- WRITTEN PROBLEM A -
Reproduce word for word the part of the job posting that begins at "Required Skills &" and stops after "GitHub, Jenkins, etc.)".
-- START EXCERPT TO READ --
We are seeking an experienced site reliability engineer for a contract to hire role in the Austin area.   This is at a great organization with a collaborative and welcoming work culture that has competitive compensation along with great benefits and perks.

Job Responsibilities

  • Design, build, and support scalable, highly available distributed systems and cloud infrastructure
  • Own enterprise monitoring, observability, and incident response practices with strong emphasis on Dynatrace
  • Develop and maintain CI/CD pipelines and Infrastructure-as-Code automation
  • Lead incident management, root cause analysis, and reliability improvements aligned to SLO/SLI frameworks
  • Partner with development, architecture, and operations teams to improve platform reliability, performance, and scalability
  • Drive automation, self-healing systems, and proactive reliability engineering practices

Required Skills & Qualifications

  • 5+ years in SRE, DevOps, or platform engineering
  • Observability & Monitoring experience with Dynatrace as well as  enterprise monitoring and observability tools such as Prometheus, Grafana, Splunk, ELK, Datadog, or similar
  • Infrastructure-as-Code (Terraform, Ansible, or similar but prefer Terraform)
  • Kubernetes (EKS / AKS / GKE)
  • Docker and container orchestration
  • CI/CD pipeline development (GitLab, GitHub, Jenkins, etc.)
  • Automated deployment, scaling, and incident response
  • Programming / Scripting – Python, Go, Java, Bash, PowerShell, or similar
  • Kafka, Redis, PostgreSQL, Cassandra, or similar distributed storage and messaging platforms
  • Incident command, post-mortems, and root cause analysis
-- END EXCERPT TO READ --
-- START DATASET EXTRACT --
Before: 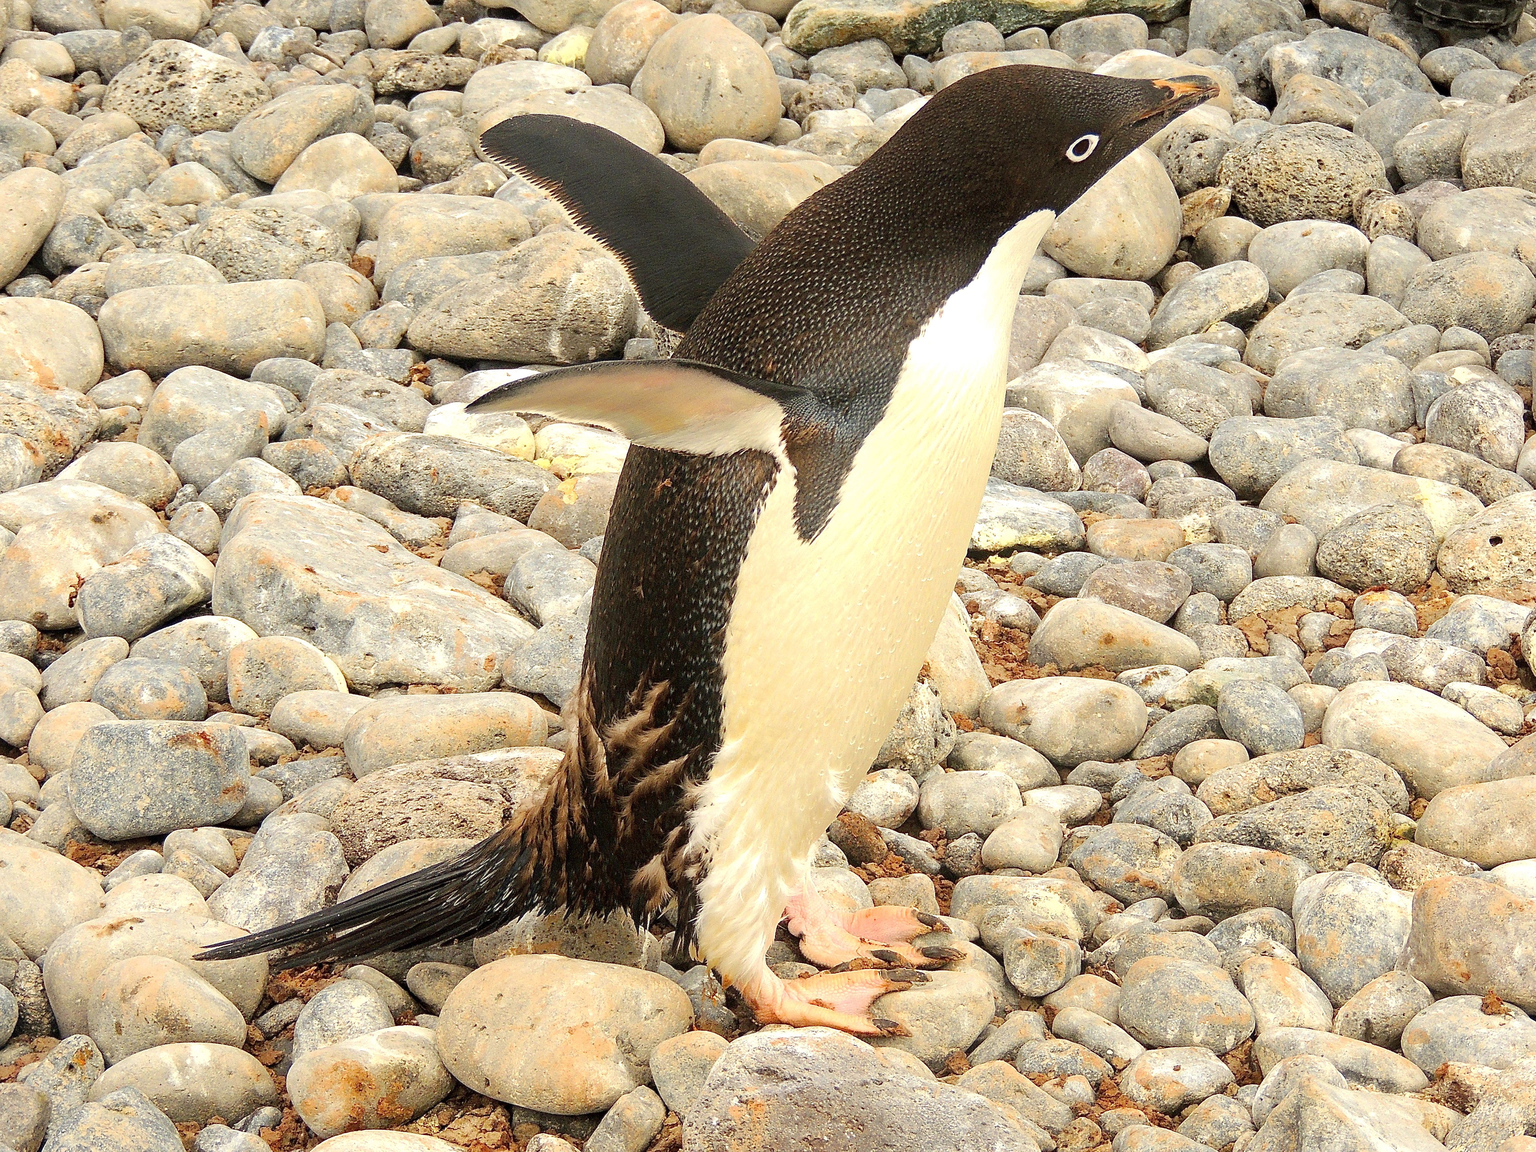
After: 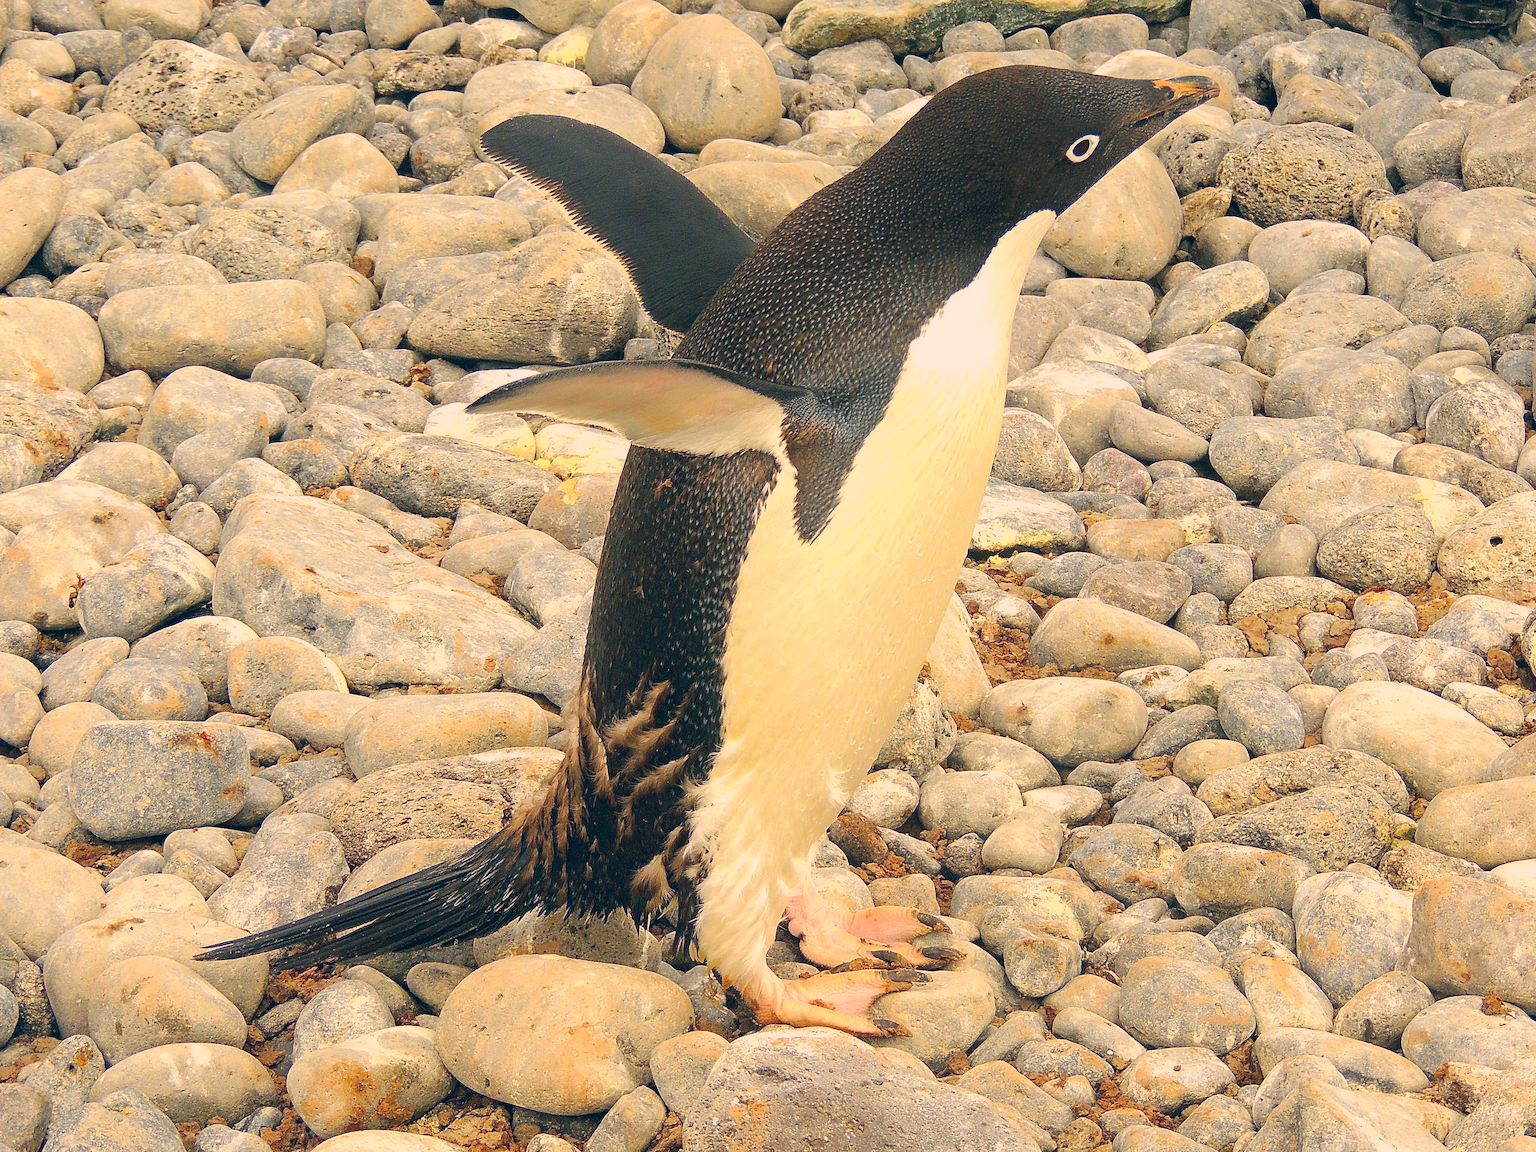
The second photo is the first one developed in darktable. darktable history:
contrast brightness saturation: contrast -0.11
color correction: highlights a* 10.32, highlights b* 14.66, shadows a* -9.59, shadows b* -15.02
-- END DATASET EXTRACT --
- WRITTEN PROBLEM B -
Quote every line of the records above exactly, leaving the pictures out of your answer.

- COMPLETE OUTPUT A -
Required Skills & Qualifications

  • 5+ years in SRE, DevOps, or platform engineering
  • Observability & Monitoring experience with Dynatrace as well as  enterprise monitoring and observability tools such as Prometheus, Grafana, Splunk, ELK, Datadog, or similar
  • Infrastructure-as-Code (Terraform, Ansible, or similar but prefer Terraform)
  • Kubernetes (EKS / AKS / GKE)
  • Docker and container orchestration
  • CI/CD pipeline development (GitLab, GitHub, Jenkins, etc.)

- COMPLETE OUTPUT B -
Before: 
After: 
The second photo is the first one developed in darktable. darktable history:
contrast brightness saturation: contrast -0.11
color correction: highlights a* 10.32, highlights b* 14.66, shadows a* -9.59, shadows b* -15.02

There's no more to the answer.